Start of Data provided
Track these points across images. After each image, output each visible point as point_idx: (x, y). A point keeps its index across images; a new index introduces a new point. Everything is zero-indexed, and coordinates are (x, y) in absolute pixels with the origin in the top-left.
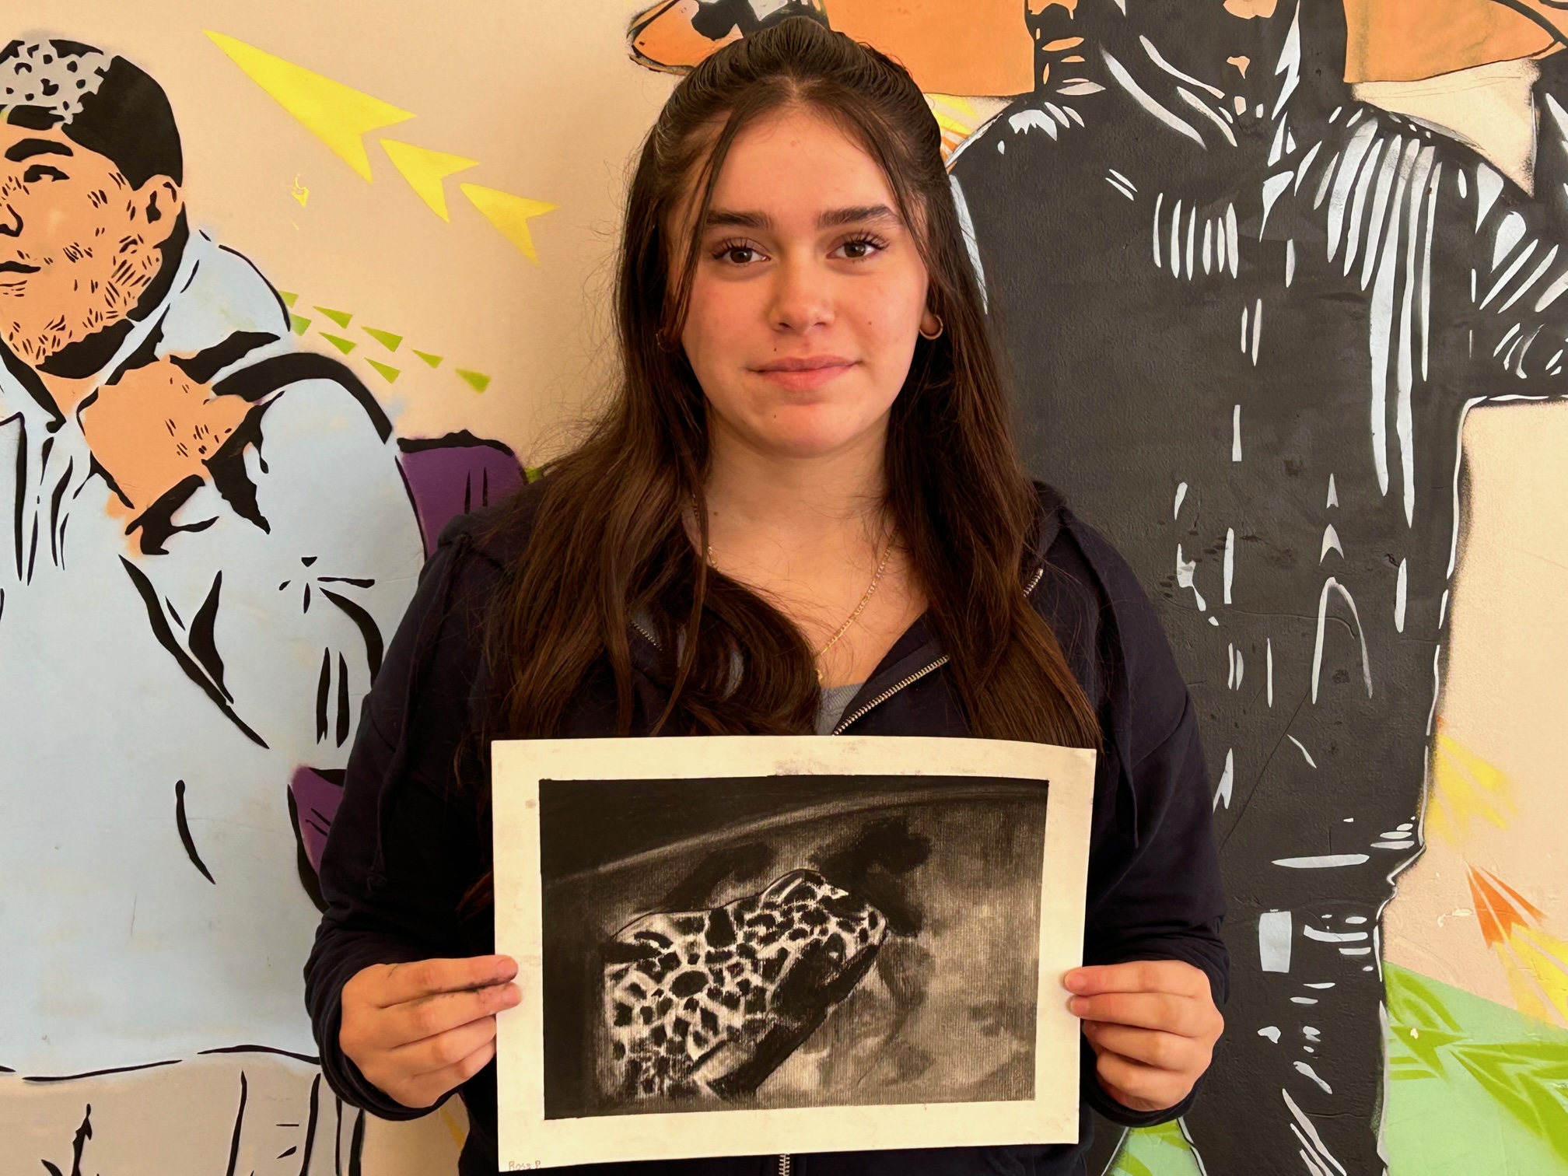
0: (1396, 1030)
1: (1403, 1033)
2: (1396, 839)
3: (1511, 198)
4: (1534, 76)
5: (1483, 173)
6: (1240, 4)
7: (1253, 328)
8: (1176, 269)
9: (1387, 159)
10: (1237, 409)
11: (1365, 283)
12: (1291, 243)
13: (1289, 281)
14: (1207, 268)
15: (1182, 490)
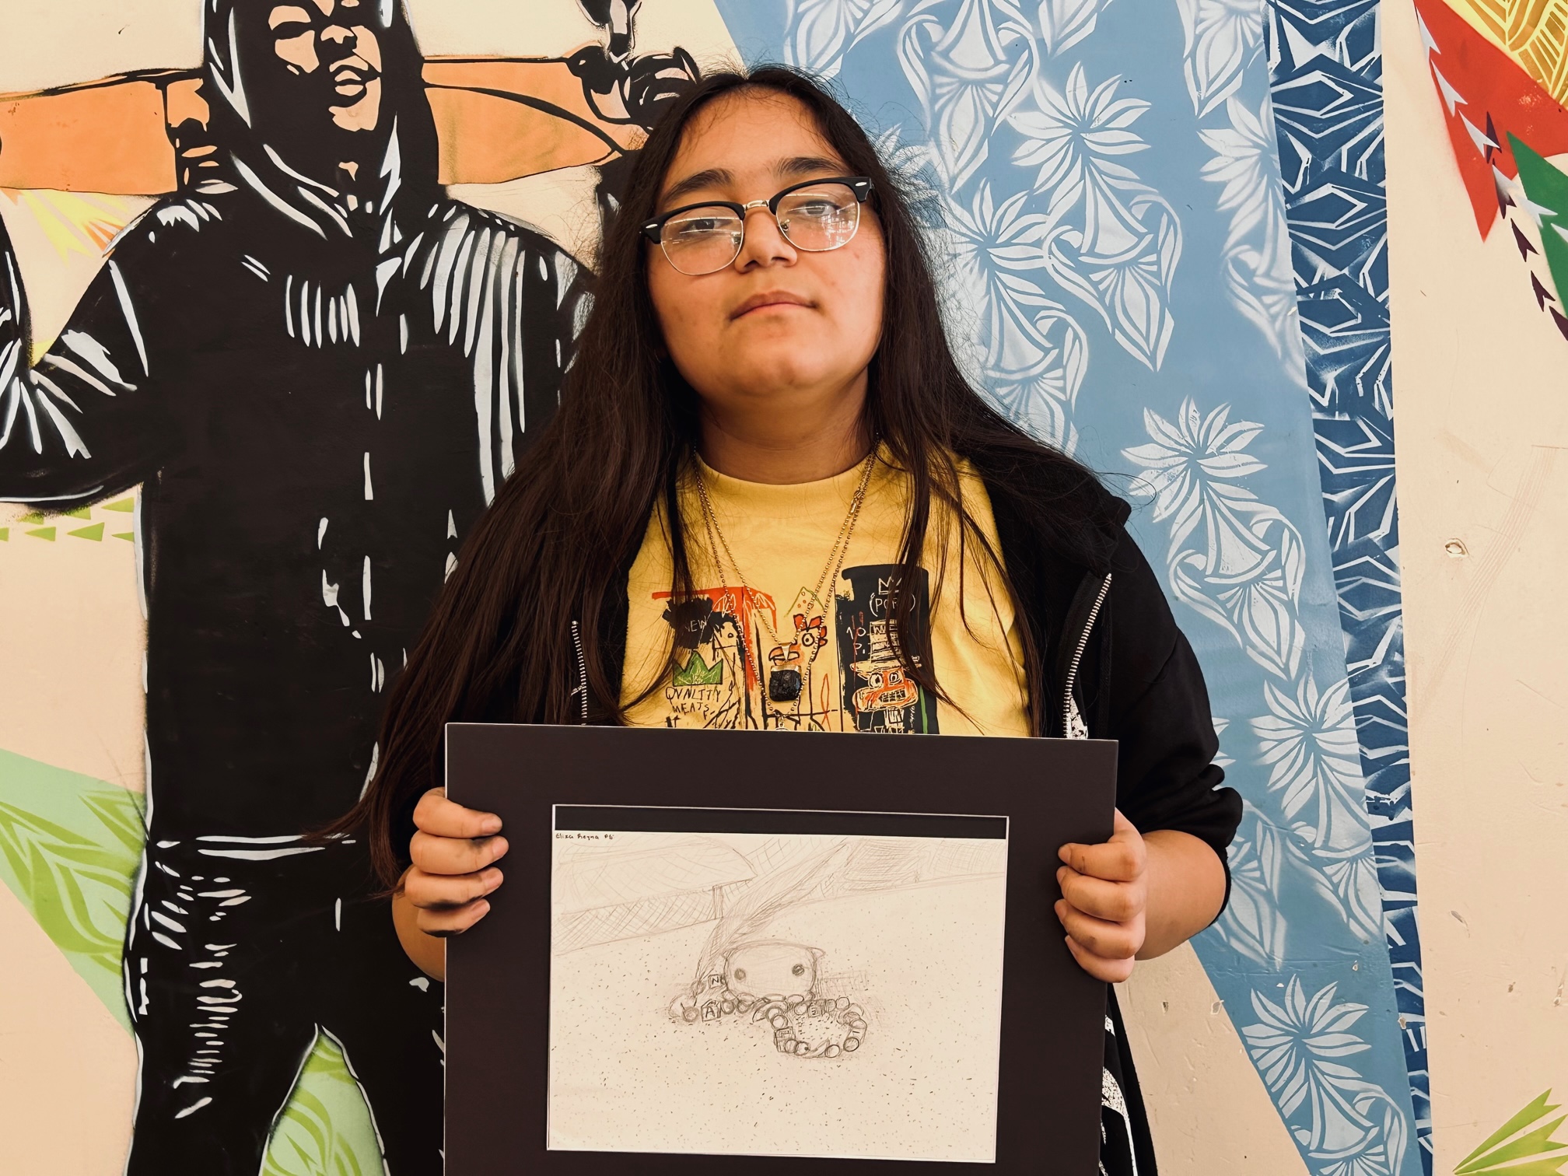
4: (596, 179)
6: (346, 119)
7: (375, 388)
8: (307, 340)
9: (479, 248)
10: (367, 456)
11: (467, 351)
12: (403, 318)
13: (403, 350)
14: (334, 338)
15: (324, 523)
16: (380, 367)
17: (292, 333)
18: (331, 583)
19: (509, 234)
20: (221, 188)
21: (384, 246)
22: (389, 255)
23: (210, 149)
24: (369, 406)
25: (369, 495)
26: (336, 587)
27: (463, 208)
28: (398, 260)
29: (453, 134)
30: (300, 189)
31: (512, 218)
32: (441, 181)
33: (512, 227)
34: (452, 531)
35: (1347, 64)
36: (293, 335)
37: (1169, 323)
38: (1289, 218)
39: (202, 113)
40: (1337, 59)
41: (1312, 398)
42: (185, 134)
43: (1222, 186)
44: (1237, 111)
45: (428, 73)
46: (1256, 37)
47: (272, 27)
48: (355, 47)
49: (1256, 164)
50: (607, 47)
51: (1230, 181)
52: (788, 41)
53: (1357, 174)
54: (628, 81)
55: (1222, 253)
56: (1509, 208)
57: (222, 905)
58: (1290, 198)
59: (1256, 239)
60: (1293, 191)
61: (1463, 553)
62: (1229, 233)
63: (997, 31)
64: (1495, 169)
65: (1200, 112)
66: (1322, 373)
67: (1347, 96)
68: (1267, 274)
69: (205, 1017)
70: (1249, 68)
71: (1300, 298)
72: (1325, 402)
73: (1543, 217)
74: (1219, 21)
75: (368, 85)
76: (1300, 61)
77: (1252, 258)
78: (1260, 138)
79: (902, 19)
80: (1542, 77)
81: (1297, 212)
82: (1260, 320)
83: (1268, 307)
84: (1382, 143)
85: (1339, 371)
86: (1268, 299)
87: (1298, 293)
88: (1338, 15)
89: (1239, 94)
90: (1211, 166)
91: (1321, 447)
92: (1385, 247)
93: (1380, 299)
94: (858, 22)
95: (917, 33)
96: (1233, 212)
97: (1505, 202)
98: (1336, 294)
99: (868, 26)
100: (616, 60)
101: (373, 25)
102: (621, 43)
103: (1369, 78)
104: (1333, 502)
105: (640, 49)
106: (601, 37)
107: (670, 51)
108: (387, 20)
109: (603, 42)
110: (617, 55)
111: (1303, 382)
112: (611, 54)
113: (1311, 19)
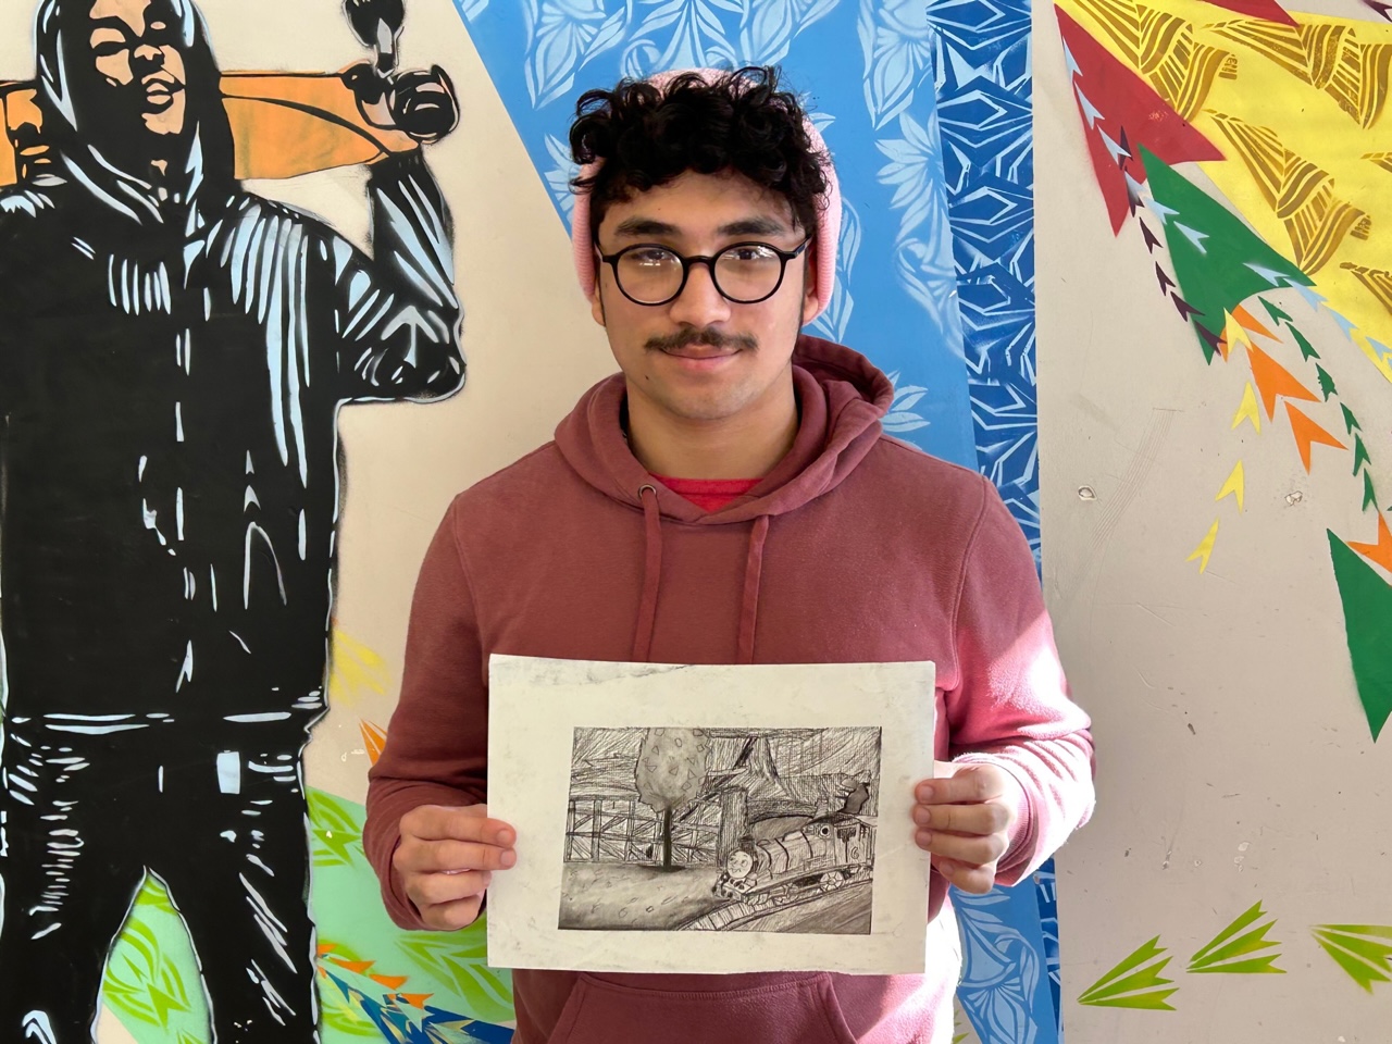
0: (315, 832)
1: (322, 835)
2: (309, 702)
3: (358, 261)
4: (367, 176)
5: (337, 243)
6: (157, 124)
7: (184, 350)
8: (127, 308)
9: (269, 233)
10: (178, 405)
11: (260, 318)
12: (206, 291)
13: (207, 317)
14: (149, 307)
15: (143, 461)
16: (188, 331)
17: (114, 303)
18: (150, 509)
19: (295, 222)
20: (53, 181)
21: (190, 230)
22: (194, 238)
23: (43, 149)
24: (179, 363)
25: (180, 437)
26: (154, 513)
27: (256, 200)
28: (202, 243)
29: (246, 137)
30: (120, 183)
31: (297, 207)
32: (237, 177)
33: (297, 216)
34: (249, 468)
35: (1002, 84)
36: (115, 304)
37: (850, 303)
38: (950, 216)
39: (36, 118)
40: (993, 81)
41: (969, 368)
42: (23, 136)
43: (894, 188)
44: (909, 125)
45: (225, 86)
46: (925, 61)
47: (94, 46)
48: (163, 63)
49: (924, 169)
50: (375, 64)
51: (902, 183)
52: (529, 60)
53: (1009, 179)
54: (394, 92)
55: (894, 245)
56: (1138, 208)
57: (66, 769)
58: (951, 198)
59: (922, 233)
60: (954, 192)
61: (1093, 496)
62: (900, 228)
63: (705, 54)
64: (1127, 174)
65: (877, 125)
66: (977, 346)
67: (1002, 112)
68: (932, 263)
69: (55, 859)
70: (920, 87)
71: (959, 283)
72: (979, 370)
73: (1166, 216)
74: (894, 47)
75: (175, 95)
76: (961, 83)
77: (919, 250)
78: (928, 147)
79: (624, 43)
80: (1169, 96)
81: (958, 211)
82: (926, 300)
83: (932, 290)
84: (1031, 151)
85: (992, 344)
86: (932, 284)
87: (957, 279)
88: (995, 42)
89: (910, 110)
90: (884, 171)
91: (975, 408)
92: (1032, 241)
93: (1027, 284)
94: (587, 45)
95: (639, 56)
96: (904, 210)
97: (1134, 203)
98: (990, 279)
99: (596, 49)
100: (383, 75)
101: (178, 44)
102: (387, 61)
103: (1021, 96)
104: (984, 453)
105: (404, 66)
106: (371, 57)
107: (428, 68)
108: (189, 41)
109: (372, 60)
110: (384, 71)
111: (961, 353)
112: (379, 71)
113: (972, 46)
End of Data provided
Rewrite the part of the material that opens with the line containing "16: (380, 367)" and closes with the line containing "34: (452, 531)" as a Markdown table with the columns Row and Line, numbering each line and leaving out any blank lines.

- [Exercise answer]:
| Row | Line |
|---|---|
| 1 | 16: (380, 367) |
| 2 | 17: (292, 333) |
| 3 | 18: (331, 583) |
| 4 | 19: (509, 234) |
| 5 | 20: (221, 188) |
| 6 | 21: (384, 246) |
| 7 | 22: (389, 255) |
| 8 | 23: (210, 149) |
| 9 | 24: (369, 406) |
| 10 | 25: (369, 495) |
| 11 | 26: (336, 587) |
| 12 | 27: (463, 208) |
| 13 | 28: (398, 260) |
| 14 | 29: (453, 134) |
| 15 | 30: (300, 189) |
| 16 | 31: (512, 218) |
| 17 | 32: (441, 181) |
| 18 | 33: (512, 227) |
| 19 | 34: (452, 531) |